:: What the task asks ::
Every record must appear in your copy exactly as written, with no pictures.

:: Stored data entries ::
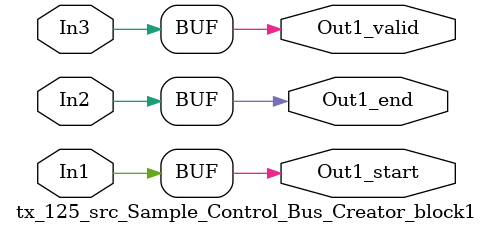
<source format=v>



`timescale 1 ns / 1 ns

module tx_125_src_Sample_Control_Bus_Creator_block1
          (In1,
           In2,
           In3,
           Out1_start,
           Out1_end,
           Out1_valid);


  input   In1;
  input   In2;
  input   In3;
  output  Out1_start;
  output  Out1_end;
  output  Out1_valid;




  assign Out1_start = In1;

  assign Out1_end = In2;

  assign Out1_valid = In3;

endmodule  // tx_125_src_Sample_Control_Bus_Creator_block1


</source>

:: Written response ::
<source format=v>



`timescale 1 ns / 1 ns

module tx_125_src_Sample_Control_Bus_Creator_block1
          (In1,
           In2,
           In3,
           Out1_start,
           Out1_end,
           Out1_valid);


  input   In1;
  input   In2;
  input   In3;
  output  Out1_start;
  output  Out1_end;
  output  Out1_valid;




  assign Out1_start = In1;

  assign Out1_end = In2;

  assign Out1_valid = In3;

endmodule  // tx_125_src_Sample_Control_Bus_Creator_block1


</source>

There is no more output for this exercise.